### Text block:
┌──

Apparently I'm meant to call myself a feminist - I was raised by them and am surrounded by them after all. I just read Caitlin Moran's book, and she tells me I ought to shout out loud that I'm a feminist (or I fail as a woman, or something).
When my husband and I first met he and his friends affectionately called me and mine 'The Feminazis' (bless 'em).
Emer O'Toole claims I'm a bad feminist for shaving my body hair off - but my husband must be a bad feminist too, because he does the same. Feminist or not, I think her blog has a terrible name - "The Vagenda". Ick. It makes ME dislike feminists, and I'm meant to BE one! (Sorry Emer - I don't dislike you, I've never met you so I haven't had chance to decide!)
Germaine Greer suggested in The Female Eunuch that we might all think about tasting our own menstrual blood just, you know, so we could be all hardcore, or something.Chella Quint has made a career about being funny about periods.Even I posted about sanitary care recently - but I'm certainly not going to be licking it off anything!

└──

### Problem requirements:
Reproduce the passage of the post on being a feminist from "Emer O'Toole claims" up to and including "chance to decide!)". The entries aren't needed for any of the work here.

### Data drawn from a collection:

┌──

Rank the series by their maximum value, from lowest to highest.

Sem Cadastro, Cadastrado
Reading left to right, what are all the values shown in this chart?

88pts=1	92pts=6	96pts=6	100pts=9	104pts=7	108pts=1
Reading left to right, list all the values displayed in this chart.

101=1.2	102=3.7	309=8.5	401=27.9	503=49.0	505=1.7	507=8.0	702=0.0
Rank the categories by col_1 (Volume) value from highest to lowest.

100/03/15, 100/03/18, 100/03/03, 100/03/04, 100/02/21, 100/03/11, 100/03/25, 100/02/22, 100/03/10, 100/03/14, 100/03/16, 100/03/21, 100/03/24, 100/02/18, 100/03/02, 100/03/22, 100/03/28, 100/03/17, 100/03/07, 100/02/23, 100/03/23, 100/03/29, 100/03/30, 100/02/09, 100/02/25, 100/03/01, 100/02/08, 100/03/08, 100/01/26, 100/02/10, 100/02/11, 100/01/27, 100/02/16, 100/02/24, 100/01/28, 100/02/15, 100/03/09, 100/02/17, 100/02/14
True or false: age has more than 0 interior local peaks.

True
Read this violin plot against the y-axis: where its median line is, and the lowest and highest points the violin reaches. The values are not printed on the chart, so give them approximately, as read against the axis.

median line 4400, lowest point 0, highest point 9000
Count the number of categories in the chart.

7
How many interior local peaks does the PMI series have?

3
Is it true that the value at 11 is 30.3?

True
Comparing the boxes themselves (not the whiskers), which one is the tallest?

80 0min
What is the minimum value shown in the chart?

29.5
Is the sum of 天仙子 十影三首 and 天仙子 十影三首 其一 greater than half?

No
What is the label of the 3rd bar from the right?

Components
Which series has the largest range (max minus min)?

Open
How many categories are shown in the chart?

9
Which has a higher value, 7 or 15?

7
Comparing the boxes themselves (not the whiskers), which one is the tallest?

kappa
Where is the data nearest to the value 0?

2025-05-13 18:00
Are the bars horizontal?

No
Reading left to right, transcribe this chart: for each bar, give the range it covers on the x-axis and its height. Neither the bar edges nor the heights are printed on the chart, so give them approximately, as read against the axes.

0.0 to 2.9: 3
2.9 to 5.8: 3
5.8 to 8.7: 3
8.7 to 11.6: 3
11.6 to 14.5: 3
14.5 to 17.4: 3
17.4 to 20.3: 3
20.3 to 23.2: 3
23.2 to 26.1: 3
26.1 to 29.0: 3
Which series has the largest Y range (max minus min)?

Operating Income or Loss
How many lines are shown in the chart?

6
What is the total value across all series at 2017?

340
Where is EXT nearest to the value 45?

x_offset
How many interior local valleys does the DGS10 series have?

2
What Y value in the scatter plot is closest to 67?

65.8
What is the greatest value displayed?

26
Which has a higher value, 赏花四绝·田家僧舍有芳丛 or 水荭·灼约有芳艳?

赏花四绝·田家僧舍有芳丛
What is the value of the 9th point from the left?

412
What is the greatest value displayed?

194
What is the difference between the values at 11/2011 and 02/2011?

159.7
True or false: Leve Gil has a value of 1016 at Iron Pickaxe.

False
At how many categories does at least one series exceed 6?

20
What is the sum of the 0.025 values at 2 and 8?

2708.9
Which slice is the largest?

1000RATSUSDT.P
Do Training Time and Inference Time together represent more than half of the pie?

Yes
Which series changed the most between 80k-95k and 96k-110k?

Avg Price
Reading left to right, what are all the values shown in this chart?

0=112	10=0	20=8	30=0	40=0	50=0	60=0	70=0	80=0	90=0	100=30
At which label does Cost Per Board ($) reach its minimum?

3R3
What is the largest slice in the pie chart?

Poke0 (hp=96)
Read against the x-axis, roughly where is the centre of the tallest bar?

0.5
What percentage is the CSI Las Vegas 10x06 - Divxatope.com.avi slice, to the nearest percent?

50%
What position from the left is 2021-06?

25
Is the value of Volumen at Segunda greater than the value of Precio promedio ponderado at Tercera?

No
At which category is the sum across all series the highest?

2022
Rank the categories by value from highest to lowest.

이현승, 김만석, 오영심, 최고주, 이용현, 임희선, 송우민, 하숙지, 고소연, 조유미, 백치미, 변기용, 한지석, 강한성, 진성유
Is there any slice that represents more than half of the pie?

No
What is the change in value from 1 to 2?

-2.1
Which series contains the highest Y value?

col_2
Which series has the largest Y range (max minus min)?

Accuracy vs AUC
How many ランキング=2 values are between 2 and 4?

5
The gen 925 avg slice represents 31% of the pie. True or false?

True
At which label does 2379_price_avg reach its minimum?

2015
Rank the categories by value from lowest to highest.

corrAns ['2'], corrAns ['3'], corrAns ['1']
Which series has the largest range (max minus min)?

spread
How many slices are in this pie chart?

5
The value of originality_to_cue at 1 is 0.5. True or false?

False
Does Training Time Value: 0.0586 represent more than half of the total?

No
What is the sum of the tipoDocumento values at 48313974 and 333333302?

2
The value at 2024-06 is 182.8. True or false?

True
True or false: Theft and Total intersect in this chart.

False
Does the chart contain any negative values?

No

└──

### Task answer:
Emer O'Toole claims I'm a bad feminist for shaving my body hair off - but my husband must be a bad feminist too, because he does the same. Feminist or not, I think her blog has a terrible name - "The Vagenda". Ick. It makes ME dislike feminists, and I'm meant to BE one! (Sorry Emer - I don't dislike you, I've never met you so I haven't had chance to decide!)